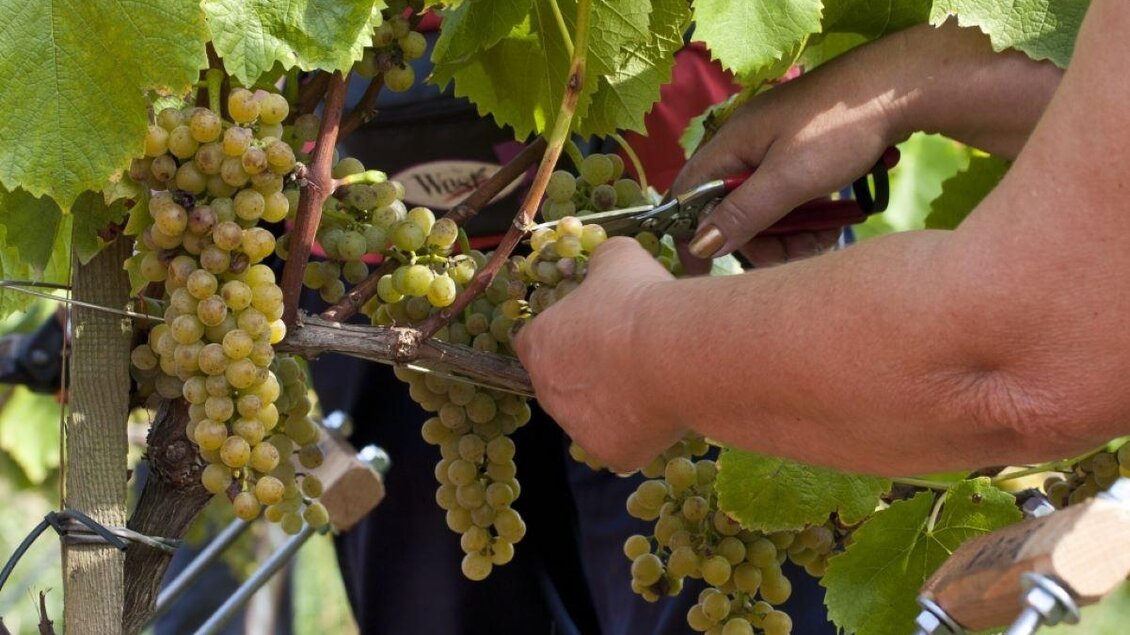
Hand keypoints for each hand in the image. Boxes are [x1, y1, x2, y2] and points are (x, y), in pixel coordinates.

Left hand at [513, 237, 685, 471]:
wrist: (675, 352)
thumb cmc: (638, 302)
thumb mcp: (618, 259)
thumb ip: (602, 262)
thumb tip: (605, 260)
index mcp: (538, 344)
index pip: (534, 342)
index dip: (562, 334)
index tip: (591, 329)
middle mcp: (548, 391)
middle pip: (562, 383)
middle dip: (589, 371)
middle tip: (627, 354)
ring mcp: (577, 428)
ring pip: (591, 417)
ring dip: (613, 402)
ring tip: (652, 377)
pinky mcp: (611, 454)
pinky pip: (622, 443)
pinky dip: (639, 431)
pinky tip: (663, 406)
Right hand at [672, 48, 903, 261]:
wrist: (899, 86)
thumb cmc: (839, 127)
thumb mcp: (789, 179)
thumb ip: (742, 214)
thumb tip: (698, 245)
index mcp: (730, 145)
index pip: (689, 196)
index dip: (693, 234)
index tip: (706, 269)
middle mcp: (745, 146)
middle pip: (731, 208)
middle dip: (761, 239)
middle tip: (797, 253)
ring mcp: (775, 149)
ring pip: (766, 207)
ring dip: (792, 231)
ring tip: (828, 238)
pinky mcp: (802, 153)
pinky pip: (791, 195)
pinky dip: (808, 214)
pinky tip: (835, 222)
::::
• What is needed
For an answer, give a copy of every line in the listing that holds the word "index".

• Written answer
index mcp: (538, 344)
index pip: (534, 342)
index dip: (562, 334)
index tip: (591, 329)
index mcp: (730, 145)
index pip: (689, 196)
index dip: (693, 234)
index tip: (706, 269)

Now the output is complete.